'I suppose they shared the fate of all letters uncalled for; if not the dead-letter office, the fire.'
'It was not very strange that you could not find us when you came to New York. We really troubled the post office very little, having after a while nothing to expect from it, and that was the only place where you could hope to get a clue.' Neither would Esther mention Mr. Dallas. With a woman's curious fine discernment, she had seen that all was not right in that quarter; indeed, had suspected it long ago.

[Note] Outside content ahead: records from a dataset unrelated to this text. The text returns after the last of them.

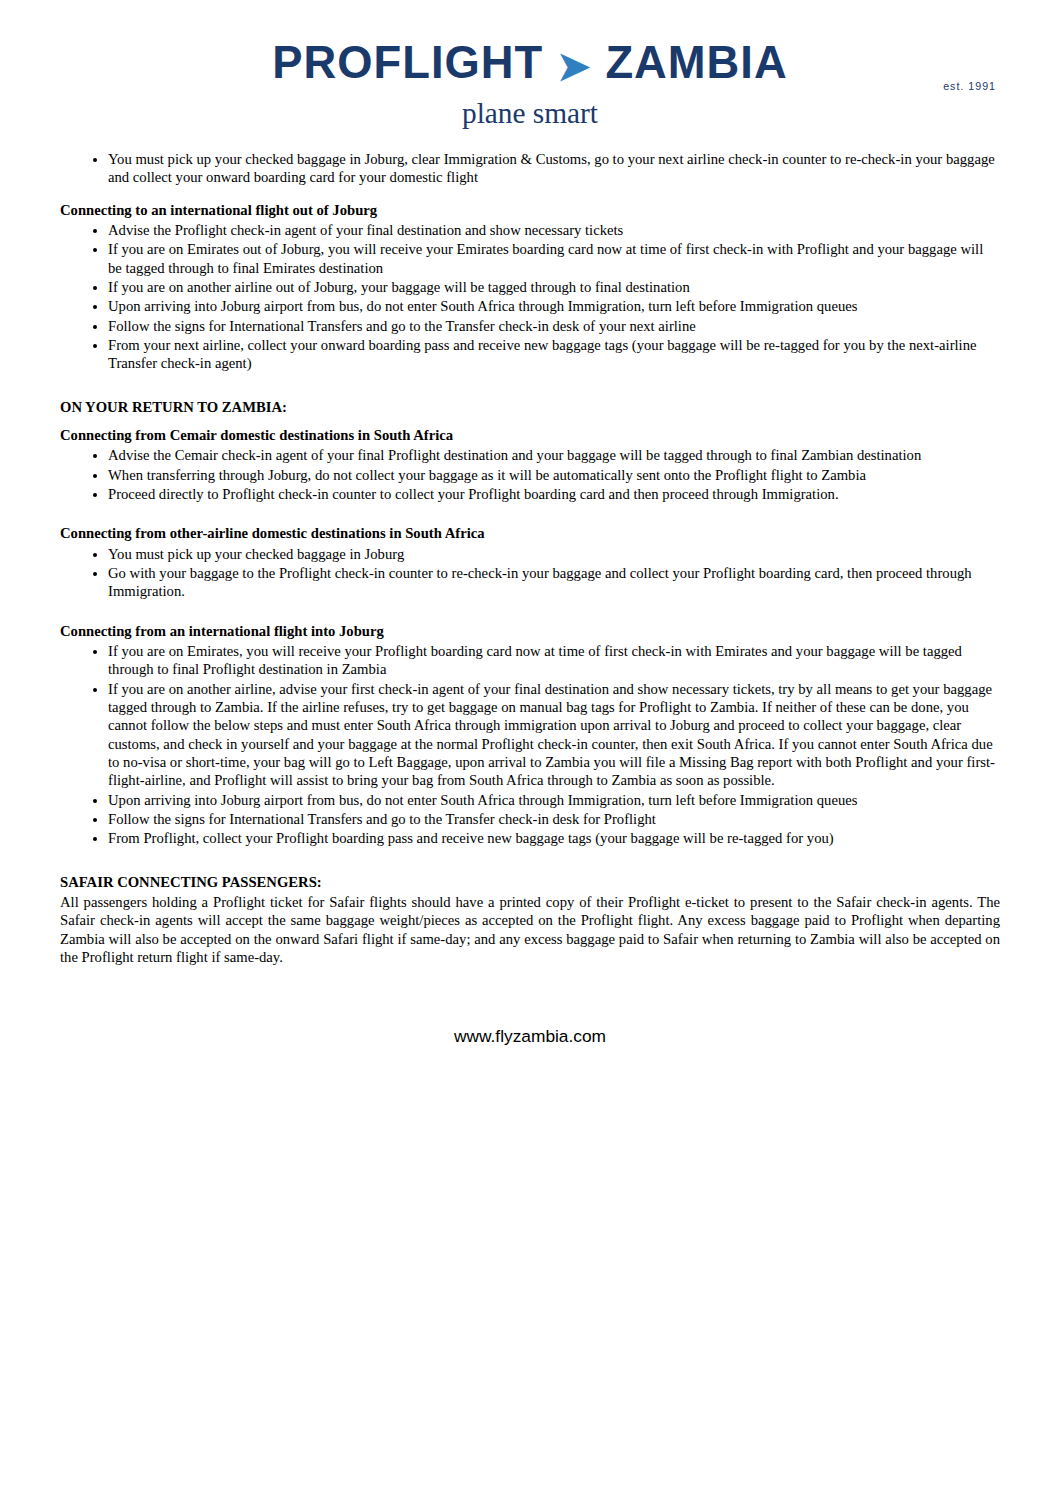PROFLIGHT ➤ ZAMBIA
est. 1991
plane smart
You must pick up your checked baggage in Joburg, clear Immigration & Customs, go to your next airline check-in counter to re-check-in your baggage and collect your onward boarding card for your domestic flight
Connecting to an international flight out of Joburg
Advise the Proflight check-in agent of your final destination and show necessary tickets
If you are on Emirates out of Joburg, you will receive your Emirates boarding card now at time of first check-in with Proflight and your baggage will be tagged through to final Emirates destination
If you are on another airline out of Joburg, your baggage will be tagged through to final destination
Upon arriving into Joburg airport from bus, do not enter South Africa through Immigration, turn left before Immigration queues
Follow the signs for International Transfers and go to the Transfer check-in desk of your next airline
From your next airline, collect your onward boarding pass and receive new baggage tags (your baggage will be re-tagged for you by the next-airline Transfer check-in agent)
ON YOUR RETURN TO ZAMBIA:
Connecting from Cemair domestic destinations in South Africa
Advise the Cemair check-in agent of your final Proflight destination and your baggage will be tagged through to final Zambian destination
When transferring through Joburg, do not collect your baggage as it will be automatically sent onto the Proflight flight to Zambia
Proceed directly to Proflight check-in counter to collect your Proflight boarding card and then proceed through Immigration.
Connecting from other-airline domestic destinations in South Africa
You must pick up your checked baggage in Joburg
Go with your baggage to the Proflight check-in counter to re-check-in your baggage and collect your Proflight boarding card, then proceed through Immigration.
Connecting from an international flight into Joburg
If you are on Emirates, you will receive your Proflight boarding card now at time of first check-in with Emirates and your baggage will be tagged through to final Proflight destination in Zambia
If you are on another airline, advise your first check-in agent of your final destination and show necessary tickets, try by all means to get your baggage tagged through to Zambia. If the airline refuses, try to get baggage on manual bag tags for Proflight to Zambia. If neither of these can be done, you cannot follow the below steps and must enter South Africa through immigration upon arrival to Joburg and proceed to collect your baggage, clear customs, and check in yourself and your baggage at the normal Proflight check-in counter, then exit South Africa. If you cannot enter South Africa due to no-visa or short-time, your bag will go to Left Baggage, upon arrival to Zambia you will file a Missing Bag report with both Proflight and your first-flight-airline, and Proflight will assist to bring your bag from South Africa through to Zambia as soon as possible.
Upon arriving into Joburg airport from bus, do not enter South Africa through Immigration, turn left before Immigration queues
Follow the signs for International Transfers and go to the Transfer check-in desk for Proflight
From Proflight, collect your Proflight boarding pass and receive new baggage tags (your baggage will be re-tagged for you)
SAFAIR CONNECTING PASSENGERS:
All passengers holding a Proflight ticket for Safair flights should have a printed copy of their Proflight e-ticket to present to the Safair check-in agents. The Safair check-in agents will accept the same baggage weight/pieces as accepted on the Proflight flight. Any excess baggage paid to Proflight when departing Zambia will also be accepted on the onward Safari flight if same-day; and any excess baggage paid to Safair when returning to Zambia will also be accepted on the Proflight return flight if same-day.
www.flyzambia.com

'But you got some letters from me?' Pitt went on, 'while you were in
Seaforth? One or two, I know.'
'Yes, several. Oh yes! while we were in Seaforth.'
'And I got answers. Do you remember one long letter you wrote me, the second year after I went?'
'Yes,' she said, without looking at him.
'Esther, that letter was worth everything to me. It was like a sunbeam coming out between misty clouds and showing things for a moment in their true colours. I never forgot it. I never could forget it, though I fought for some years with the truth it revealed to me. I believed what you told me, and so I knew what I ought to do; but I struggled against my convictions. I knew from that time that it was the happiest thing and the worthiest thing to be a saint; all the same, I wanted to be a sinner. I wanted to follow my own way and be my own master. I wanted to distinguish myself in my profession, and rise in the world, and tower over other men; and I liked all the delights of life as well as other people do, and was unwilling to give up a life of self-indulgence, which I had means to gratify. Esther, I fought hard! I fought for years—can you believe it?—before I could make up my mind.'
'And now?' she said, looking at him.
'Now? Now,' said he, lowering his voice a little,—'now I have come to know the truth of what you told me; I have learned to know Christ; and I know, as you know, that all things that may be desired are not to be compared with that knowledge. I understand what Paul meant when he said he had suffered the loss of all things for it and counted them less than nothing. So do I; so would I; so have I, as far as the giving up of myself and them to their right owner goes. That is done.'
Esther was very glad; she knew she ought to be very glad, and she was; and yet, gladness was not precisely the uppermost feeling that possessed her. She did not know what in the world could make her think of tears at that moment; but there was a strange sensation as if, had she been alone, she would have liked to cry. No shadow of such a softness appeared, however.